Perhaps too independent for me. It would be great if the videos share more code and how to use the tools and resources offered.
thanks
By Mehmet İ
•Oct 5, 2023
Excellent topic explanation. I really loved the Geena Kim's teaching method. Topics are being taught by video and a very detalied book is also a great source. Explaining algorithms on slides is very successful. I really recomend this course for everyone who is into Data Science. Only the thing is algorithm implementation is really hard in lab section. Some tips would be helpfull.
By Kenneth W
•Dec 27, 2022
The course could be far better than it is. Videos cover the overall concepts but are completely lacking in the Python-related information that is needed to do the examples. I am a pretty good programmer, but not an expert in Python. I found that the programming assessments use some unusual approaches in them to reflect the overall concepts in the videos.
This course needs a better balance between concept and code.
I can easily set up a test scenario using sklearn by pulling in a set of data and splitting it into a test and training set, then fit it to assess the performance of the Model using those test and train sets, but there is no time spent on showing how to do that properly in python in this Introductory course.

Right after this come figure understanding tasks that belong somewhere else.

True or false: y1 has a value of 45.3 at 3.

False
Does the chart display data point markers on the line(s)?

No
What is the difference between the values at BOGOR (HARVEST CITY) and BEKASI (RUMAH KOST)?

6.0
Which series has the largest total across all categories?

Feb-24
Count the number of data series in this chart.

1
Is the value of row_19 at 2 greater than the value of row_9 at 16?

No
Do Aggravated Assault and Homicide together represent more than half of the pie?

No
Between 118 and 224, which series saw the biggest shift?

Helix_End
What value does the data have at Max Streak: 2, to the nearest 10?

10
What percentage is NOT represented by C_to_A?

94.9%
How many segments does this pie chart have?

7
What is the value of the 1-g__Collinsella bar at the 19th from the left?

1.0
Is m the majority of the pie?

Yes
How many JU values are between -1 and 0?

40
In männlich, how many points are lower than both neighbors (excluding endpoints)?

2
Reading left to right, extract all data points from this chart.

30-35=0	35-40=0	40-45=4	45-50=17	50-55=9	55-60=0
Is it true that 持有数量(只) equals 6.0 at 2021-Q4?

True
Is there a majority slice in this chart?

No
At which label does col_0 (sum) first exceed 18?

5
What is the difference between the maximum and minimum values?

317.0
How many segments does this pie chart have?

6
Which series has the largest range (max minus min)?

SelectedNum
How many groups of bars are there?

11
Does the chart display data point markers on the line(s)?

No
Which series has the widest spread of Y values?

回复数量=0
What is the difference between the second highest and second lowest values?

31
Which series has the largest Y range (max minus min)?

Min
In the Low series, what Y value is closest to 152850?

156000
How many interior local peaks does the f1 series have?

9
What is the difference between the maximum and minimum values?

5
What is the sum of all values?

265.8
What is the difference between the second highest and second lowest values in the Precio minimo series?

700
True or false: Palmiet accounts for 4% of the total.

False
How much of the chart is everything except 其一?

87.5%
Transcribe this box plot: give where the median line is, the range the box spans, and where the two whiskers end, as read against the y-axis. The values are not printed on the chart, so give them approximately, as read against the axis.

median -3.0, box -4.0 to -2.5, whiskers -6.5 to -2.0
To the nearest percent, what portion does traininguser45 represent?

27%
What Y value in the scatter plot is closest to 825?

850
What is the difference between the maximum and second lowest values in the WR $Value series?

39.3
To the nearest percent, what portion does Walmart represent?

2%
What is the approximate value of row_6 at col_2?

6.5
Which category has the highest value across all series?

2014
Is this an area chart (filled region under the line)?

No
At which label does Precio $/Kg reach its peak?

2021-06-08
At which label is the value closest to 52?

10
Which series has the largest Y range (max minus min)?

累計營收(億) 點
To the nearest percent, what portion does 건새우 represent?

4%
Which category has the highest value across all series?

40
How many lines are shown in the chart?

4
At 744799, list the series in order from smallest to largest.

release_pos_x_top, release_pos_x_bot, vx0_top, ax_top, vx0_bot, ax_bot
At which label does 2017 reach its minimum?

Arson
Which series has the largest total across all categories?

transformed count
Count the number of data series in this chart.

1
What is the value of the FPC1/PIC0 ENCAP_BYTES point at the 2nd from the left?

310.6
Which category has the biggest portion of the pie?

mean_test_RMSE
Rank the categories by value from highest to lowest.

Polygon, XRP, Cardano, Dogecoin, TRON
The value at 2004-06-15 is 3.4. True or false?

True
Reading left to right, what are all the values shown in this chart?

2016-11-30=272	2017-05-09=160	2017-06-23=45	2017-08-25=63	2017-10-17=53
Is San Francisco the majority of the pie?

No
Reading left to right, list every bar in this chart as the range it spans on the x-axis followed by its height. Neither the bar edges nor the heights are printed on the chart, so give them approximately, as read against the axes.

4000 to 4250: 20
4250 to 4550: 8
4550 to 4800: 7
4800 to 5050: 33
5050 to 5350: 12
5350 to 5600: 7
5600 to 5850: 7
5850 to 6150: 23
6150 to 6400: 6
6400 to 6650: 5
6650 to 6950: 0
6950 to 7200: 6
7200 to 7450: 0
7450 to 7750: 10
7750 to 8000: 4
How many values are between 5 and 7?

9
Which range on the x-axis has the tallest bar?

More practical real world useful python examples need to be covered in the videos otherwise the student is left to scouring the internet for the information they need. Many times I find that to be large waste of my time and find little to no good (or wrong) examples of how to use python for machine learning. It would best if this course focused on teaching conecpts and a decent reall world approach tha one could use as a basis for later classes, but it fails at doing that.
By Filip
•Jul 16, 2024
Not a good use of time. The videos are frustrating to watch as the lecturer does not explain anything and it feels like she is talking to herself the entire time. I have to study elsewhere to complete the assignments because the lectures here are useless.
By D
•Feb 8, 2024
Could not understand a word of what she (the professor) is saying, in Linear Regression.
By Patrick W
•Jul 24, 2024
Good overview and intro course to ML and the Python/R support available. The Autograder seems very "brittle"... it provides very little info on the "hidden" tests, and if you hit a roadblock with it there is no support from Coursera to help - it's the "software vendor they buy it from" not a Coursera issue... strange branding stance:) However, the resubmission capability together with the peer-review grading and discussion topics provide just enough info to get past most of the issues with the autograder... The course itself is a fine overview of current topics in ML and leads directly to the next 2 courses in this series. If you are a CS major or have taken most of Calculus and Linear Algebra in some engineering discipline, and area comfortable with Python and Jupyter notebooks, this is a great review/survey course of how the applications of statistical methods and tools in machine learning have matured and created the numerous applications we all use daily.
By MOOCStudentTrial2
•Aug 16, 2024
Labs need to be more clear
By James T
•Nov 13, 2024
Best free MOOC on Coursera for supervised learning.